🤖 AI Summary
This work addresses a systematic bias in the Chinchilla Approach 2 when fitting neural scaling laws, which stems from its parabolic approximation and leads to suboptimal allocation of computational resources. The authors identify three primary sources of error and propose an improved Approach 3 that leverages the partial linear structure of the loss function through Variable Projection. This reduces the original five-dimensional parameter optimization problem to a two-dimensional one, enabling efficient and stable dense or exhaustive search for unbiased parameter estimation. Applied to Llama 3 data, the method quantifies approximately 6.5% wasted training compute under the original approach—equivalent to about $1.4 million—and predicts even more pronounced losses in multimodal settings.
📝 Abstract
Chinchilla Approach 2 is among the most widely used methods for fitting neural scaling laws. Its parabolic approximation introduces systematic biases in compute-optimal allocation estimates, even on noise-free synthetic data. Applied to published Llama 3 IsoFLOP data at open frontier compute scales, these biases imply a parameter underallocation corresponding to 6.5% of the $3.8\times10^{25}$ FLOP training budget and \$1.4M (90% CI: \$412K-\$2.9M) in unnecessary compute at 50% H100 MFU. Simulated multimodal model misallocations show even greater opportunity costs due to higher loss surface asymmetry.

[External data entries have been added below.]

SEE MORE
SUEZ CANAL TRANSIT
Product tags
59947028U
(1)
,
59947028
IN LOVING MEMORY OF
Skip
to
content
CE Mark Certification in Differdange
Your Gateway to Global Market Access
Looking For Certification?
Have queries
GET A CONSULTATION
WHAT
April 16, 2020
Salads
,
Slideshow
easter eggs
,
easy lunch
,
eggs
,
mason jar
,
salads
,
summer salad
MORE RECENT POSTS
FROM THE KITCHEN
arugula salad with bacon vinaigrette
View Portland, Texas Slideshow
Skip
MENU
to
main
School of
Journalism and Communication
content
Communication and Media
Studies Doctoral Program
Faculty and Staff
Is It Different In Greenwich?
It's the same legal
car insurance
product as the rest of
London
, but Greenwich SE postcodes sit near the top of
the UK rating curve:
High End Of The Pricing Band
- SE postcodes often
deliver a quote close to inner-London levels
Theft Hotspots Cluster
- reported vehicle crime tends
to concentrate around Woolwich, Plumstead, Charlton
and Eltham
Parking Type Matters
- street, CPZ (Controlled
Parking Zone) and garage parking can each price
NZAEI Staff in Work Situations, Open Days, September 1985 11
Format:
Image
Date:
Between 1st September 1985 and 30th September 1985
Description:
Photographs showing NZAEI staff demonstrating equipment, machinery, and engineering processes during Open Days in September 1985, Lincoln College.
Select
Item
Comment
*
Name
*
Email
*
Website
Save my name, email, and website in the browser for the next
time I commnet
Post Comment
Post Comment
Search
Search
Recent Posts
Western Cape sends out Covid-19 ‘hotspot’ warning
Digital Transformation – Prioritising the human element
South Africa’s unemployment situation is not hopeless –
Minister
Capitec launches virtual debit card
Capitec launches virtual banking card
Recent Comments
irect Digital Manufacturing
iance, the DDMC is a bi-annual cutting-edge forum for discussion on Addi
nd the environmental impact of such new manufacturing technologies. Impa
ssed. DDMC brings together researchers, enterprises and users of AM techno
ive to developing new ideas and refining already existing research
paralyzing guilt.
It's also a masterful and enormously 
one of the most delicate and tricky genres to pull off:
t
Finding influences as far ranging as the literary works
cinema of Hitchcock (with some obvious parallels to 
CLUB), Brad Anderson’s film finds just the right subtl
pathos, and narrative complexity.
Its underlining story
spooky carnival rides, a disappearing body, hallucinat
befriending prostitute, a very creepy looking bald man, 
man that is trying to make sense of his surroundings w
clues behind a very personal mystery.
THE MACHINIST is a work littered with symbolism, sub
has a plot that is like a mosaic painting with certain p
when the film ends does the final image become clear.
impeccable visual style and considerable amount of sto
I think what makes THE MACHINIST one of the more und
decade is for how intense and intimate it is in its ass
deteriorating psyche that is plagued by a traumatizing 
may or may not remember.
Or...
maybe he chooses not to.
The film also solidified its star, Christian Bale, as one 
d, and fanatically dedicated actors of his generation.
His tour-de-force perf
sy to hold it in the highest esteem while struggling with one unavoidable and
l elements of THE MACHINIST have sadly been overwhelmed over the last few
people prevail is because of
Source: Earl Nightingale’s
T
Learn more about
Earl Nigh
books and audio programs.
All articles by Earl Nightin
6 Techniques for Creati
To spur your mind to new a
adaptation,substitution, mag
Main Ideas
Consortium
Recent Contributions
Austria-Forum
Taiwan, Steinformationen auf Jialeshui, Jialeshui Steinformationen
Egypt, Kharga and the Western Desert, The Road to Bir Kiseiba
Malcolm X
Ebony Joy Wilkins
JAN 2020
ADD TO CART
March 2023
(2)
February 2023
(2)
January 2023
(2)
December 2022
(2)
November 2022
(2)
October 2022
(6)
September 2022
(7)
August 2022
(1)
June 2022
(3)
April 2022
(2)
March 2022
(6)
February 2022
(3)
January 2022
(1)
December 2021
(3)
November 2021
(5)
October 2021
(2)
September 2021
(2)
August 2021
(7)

Three sources of this error are examined: IsoFLOP sampling grid width (Taylor approximation accuracy), uncentered IsoFLOP sampling, and loss surface asymmetry ($α\neq β$). Chinchilla Approach 3 largely eliminates these biases but is often regarded as less data-efficient, numerically unstable, prone to local minima, and harder to implement. Each concern is shown to be unfounded or addressable, especially when the partially linear structure of the objective is exploited via Variable Projection, enabling unbiased inference on all five loss surface parameters through a two-dimensional optimization that is well-conditioned, analytically differentiable, and amenable to dense, or even exhaustive, grid search. It may serve as a more convenient replacement for Approach 2 or a more scalable alternative for adaptations of Approach 3 to richer scaling law formulations.